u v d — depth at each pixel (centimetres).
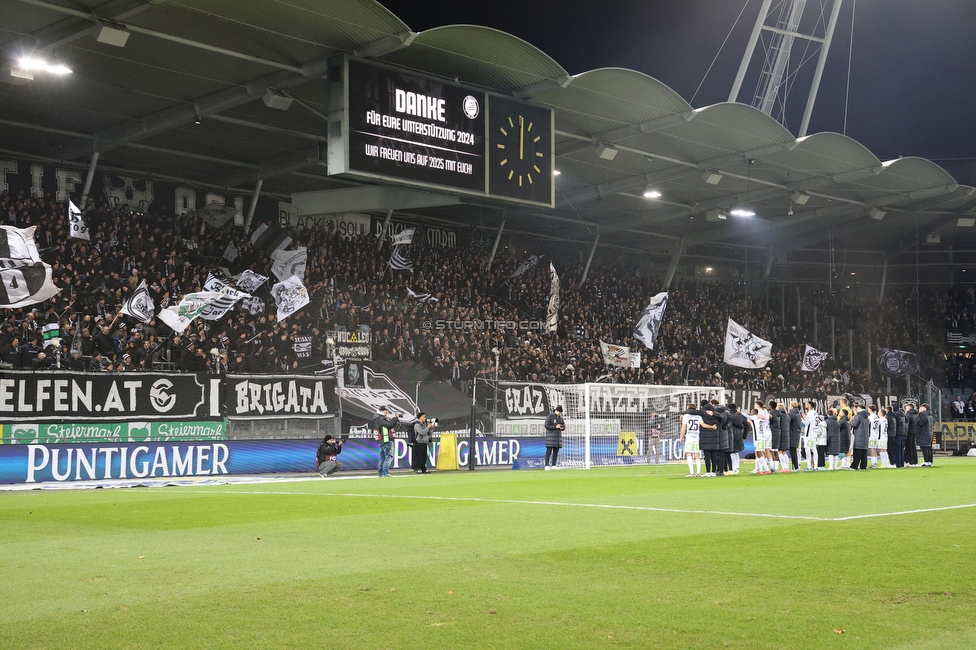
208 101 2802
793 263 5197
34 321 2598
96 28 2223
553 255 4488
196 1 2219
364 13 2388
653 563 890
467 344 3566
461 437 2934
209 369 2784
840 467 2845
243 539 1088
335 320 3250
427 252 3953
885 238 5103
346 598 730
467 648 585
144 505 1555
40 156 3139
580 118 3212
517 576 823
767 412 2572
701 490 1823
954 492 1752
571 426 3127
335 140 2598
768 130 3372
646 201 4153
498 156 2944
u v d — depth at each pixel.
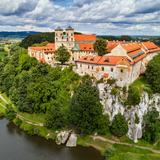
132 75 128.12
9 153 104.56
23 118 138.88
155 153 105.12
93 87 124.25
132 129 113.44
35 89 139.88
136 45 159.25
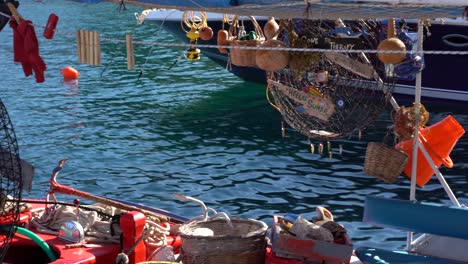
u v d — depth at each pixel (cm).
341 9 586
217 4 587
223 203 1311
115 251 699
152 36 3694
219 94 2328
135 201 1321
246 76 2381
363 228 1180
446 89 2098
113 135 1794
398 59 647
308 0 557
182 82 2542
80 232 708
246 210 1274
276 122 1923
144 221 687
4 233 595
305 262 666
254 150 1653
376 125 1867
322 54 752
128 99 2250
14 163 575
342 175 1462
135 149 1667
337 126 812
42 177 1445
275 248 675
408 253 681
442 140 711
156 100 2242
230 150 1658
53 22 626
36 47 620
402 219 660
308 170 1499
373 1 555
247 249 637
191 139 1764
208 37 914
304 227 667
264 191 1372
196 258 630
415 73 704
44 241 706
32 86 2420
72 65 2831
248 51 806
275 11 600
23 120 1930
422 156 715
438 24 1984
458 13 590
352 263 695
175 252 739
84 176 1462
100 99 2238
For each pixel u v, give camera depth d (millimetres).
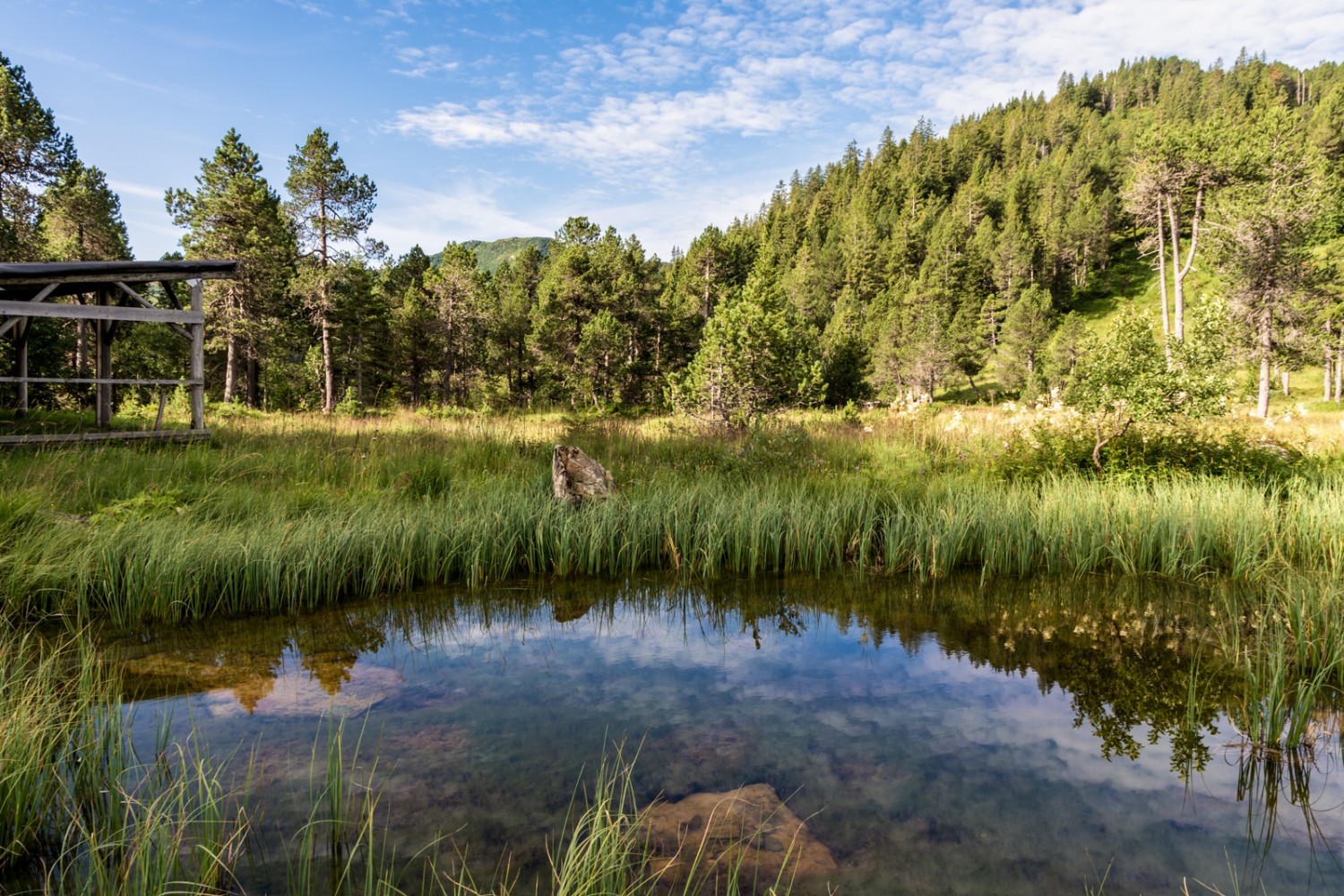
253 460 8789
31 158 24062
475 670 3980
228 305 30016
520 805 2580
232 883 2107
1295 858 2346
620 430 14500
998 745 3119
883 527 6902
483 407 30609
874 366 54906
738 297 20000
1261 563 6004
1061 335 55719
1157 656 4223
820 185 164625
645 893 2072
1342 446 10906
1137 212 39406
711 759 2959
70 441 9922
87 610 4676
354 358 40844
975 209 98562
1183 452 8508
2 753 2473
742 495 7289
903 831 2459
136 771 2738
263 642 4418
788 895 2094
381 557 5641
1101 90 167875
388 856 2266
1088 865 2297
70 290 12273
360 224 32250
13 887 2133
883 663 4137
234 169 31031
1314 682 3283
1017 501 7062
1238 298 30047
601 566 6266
=-=-=-=-=
- **EXERCISE**: What is needed is a word-for-word copy of the data above, free of any images.

- **ANSWER BOX**:
u v d — depth at each pixel (centimetres).
208 101 2802
793 263 5197
34 321 2598
96 28 2223
553 255 4488
196 1 2219
364 13 2388
653 563 890
467 344 3566
461 437 2934
209 369 2784
840 467 2845
243 539 1088
335 320 3250
427 252 3953
885 238 5103
346 598 730
467 648 585
144 505 1555
40 156 3139
580 118 3212
517 576 823
767 412 2572
701 490 1823
954 492 1752
571 426 3127
335 140 2598
768 130 3372
646 201 4153
498 156 2944
u v d — depth at each pixel.
132 75 128.12
9 153 104.56
23 118 138.88
155 153 105.12
93 87 124.25
132 129 113.44
35 89 139.88
136 45 159.25
u v d — depth at each pixel (cm).
341 9 586
217 4 587
223 203 1311
115 251 699
152 36 3694
219 94 2328
135 201 1321
246 76 2381
363 228 1180
446 89 2098
113 135 1794
398 59 647
308 0 557
182 82 2542
80 232 708
246 210 1274
276 122 1923
144 221 687
4 233 595
305 262 666
254 150 1653
376 125 1867
322 54 752
128 99 2250
14 163 575
342 175 1462
135 149 1667
337 126 812
42 177 1445
275 248 675
408 253 681
442 140 711
156 100 2242
230 150 1658
53 22 626
36 47 620
402 219 660
308 170 1499
373 1 555
247 249 637
191 139 1764
208 37 914
304 227 667
264 191 1372
196 258 630
415 73 704
44 241 706
32 86 2420
72 65 2831
248 51 806
275 11 600
23 120 1930
422 156 715
438 24 1984
458 13 590
352 263 695
175 252 739
84 176 1462
100 99 2238
For each pixel u v, give camera depth d (millimetres).
253 460 8789
31 158 24062
475 670 3980
228 305 30016
520 805 2580
232 883 2107
1295 858 2346
620 430 14500
998 745 3119
883 527 6902
483 407 30609
874 366 54906
738 297 20000
1261 563 6004
1061 335 55719
1157 656 4223
820 185 164625
645 893 2072
1342 446 10906
1137 212 39406
711 759 2959
70 441 9922
87 610 4676
354 358 40844
975 209 98562
1183 452 8508
2 753 2473
742 495 7289
903 831 2459
136 771 2738
263 642 4418
788 895 2094
381 557 5641
1101 90 167875
388 856 2266
1088 865 2297
70 290 12273
360 224 32250
13 887 2133
883 663 4137
234 169 31031
1314 682 3283
1017 501 7062
1238 298 30047
601 566 6266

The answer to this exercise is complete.